Over the nearly 20 minutes that Murray spoke on Vick’s show, they discussed subjects both on and off the field, ranging from teammates to opponents on and culture to being a role model off.
.@AZCardinals QB Kyler Murray (@K1) connects with @MichaelVick to talk about his first conversation with DeAndre Hopkins, relationship with Baker Mayfield, being ranked 90th on the NFL Top 100 list and much more in this special edition of QB7. https://t.co/uon3Gdm9gH
— FOX Sports: NFL (@NFLonFOX) August 25, 2020
Murray talked about using his platform more than athletes in the past, like Vick, were able to.
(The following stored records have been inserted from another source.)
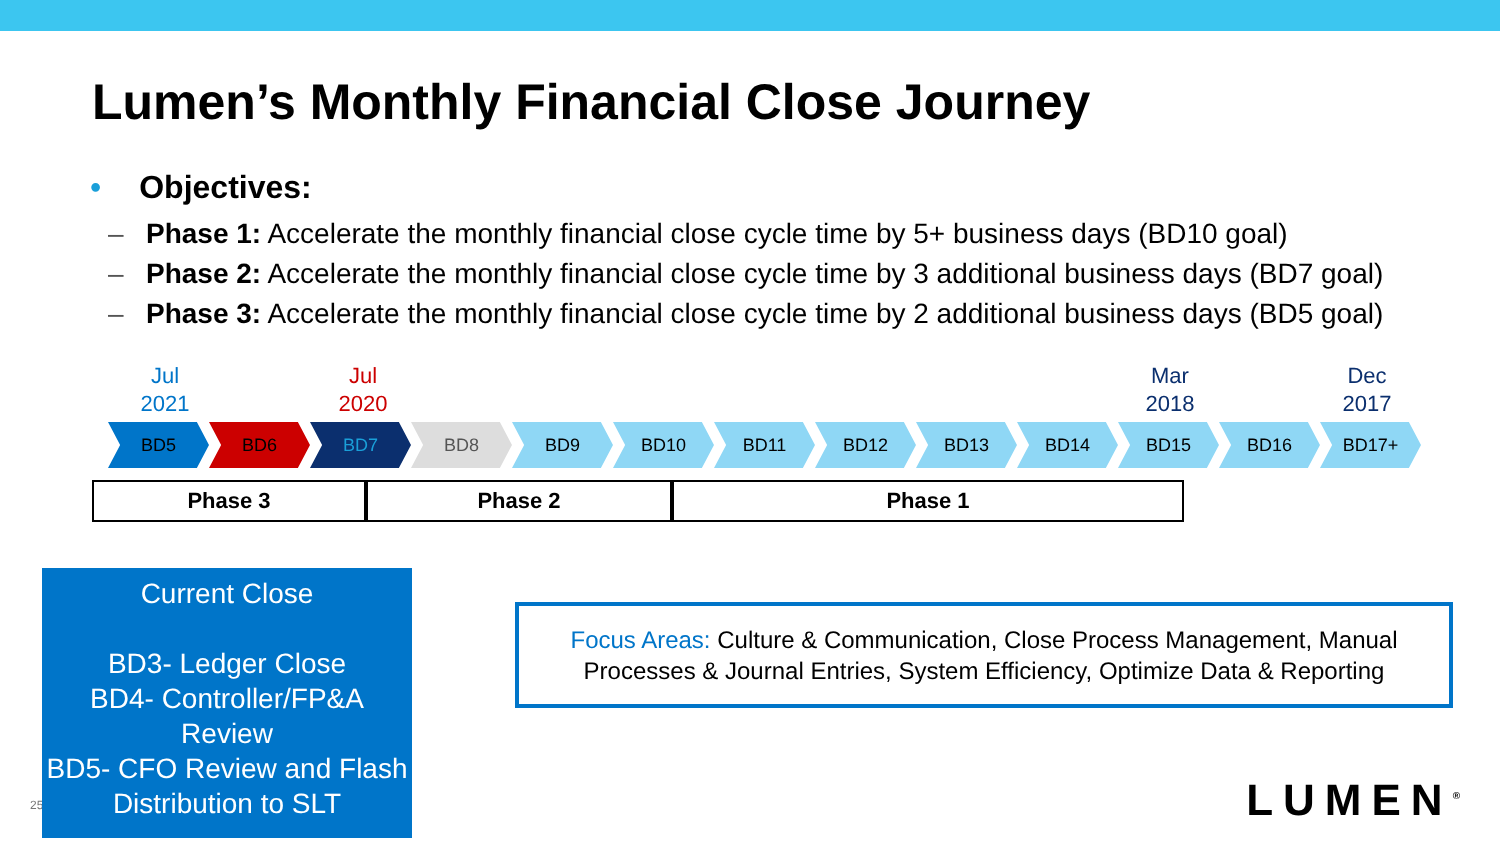Lumen’s Monthly Financial Close Journey
• Objectives:
– Phase 1: Accelerate the monthly financial close cycle time by 5+ business days (BD10 goal)
– Phase 2: Accelerate the monthly financial close cycle time by 3 additional business days (BD7 goal)
– Phase 3: Accelerate the monthly financial close cycle time by 2 additional business days (BD5 goal)
Jul
2021
Jul
2020
Mar
2018
Dec
2017
BD5 BD6 BD7 BD8 BD9 BD10 BD11 BD12 BD13 BD14 BD15 BD16 BD17+
Phase 3 Phase 2 Phase 1
25
Current Close
BD3- Ledger Close
BD4- Controller/FP&A Review
BD5- CFO Review and Flash Distribution to SLT
Focus Areas: Culture & Communication, Close Process Management, Manual Processes & Journal Entries, System Efficiency, Optimize Data & Reporting
LUMEN<sup>®</sup>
“I know there are a lot of kids, a lot of young kids that look up to me,” he said. “I just want to be able to be one of those guys … just to do right in the world.
“… I want them to be able to watch me, watch how I move, and maybe they can one day, hopefully I can inspire them to kind of, obviously, be where I am. Or, it doesn’t matter what it is — football, sports, business world, TV, it doesn’t matter, you can do whatever you want to do if you put your mind to it and work hard.”
Part of inspiring these kids comes with becoming a more widely recognized player in the league.
While Murray had a promising first season, taking home Offensive Rookie of the Year honors, he recognizes areas he has improved and can continue to.
“Pre-snap, knowing what the defense is doing and disguising stuff. I’m not getting freaked out in my eyes, know where to get the ball,” Murray said.
“As well as just getting the reps. You can’t put a price tag on the amount of reps that I got last year.”
As he improves, the offense will too; and it could work the other way around. Murray again expressed excitement in having DeAndre Hopkins joining the wide receiver crops, saying his presence “changes the whole dynamic of the offense.”
“I feel like if I play up to my capability, then we’ll be very, very good,” Murray said.
If Murray can play up to his level of expectations, he can also rise higher in the NFL’s Top 100 rankings.
Vick asked how he felt about being ranked No. 90 overall.
Murray hesitated with a little laugh.
“I appreciate even being on the list,” he said. “Not a lot of short guys to ever really do it in the league. So there’s a respect factor there.”
Does he think No. 90 is representative of his talent?
“At the same time, I’ve seen a couple guys ahead of me that’s like ehhh,” Murray said.
That answer pleased Vick.
“That’s the type of reaction I wanted right there,” Vick said.
That’s just another thing for Murray to prove next season. Based on 2019-20, he gets it.
“But we went 5-10, or whatever it was, so I get it as far as production, the record how it lines up, how other teams did,” Murray said.
“I got my own perspective. Doesn’t need to be heard, but it is what it is. We’re just going to keep grinding and make that climb.”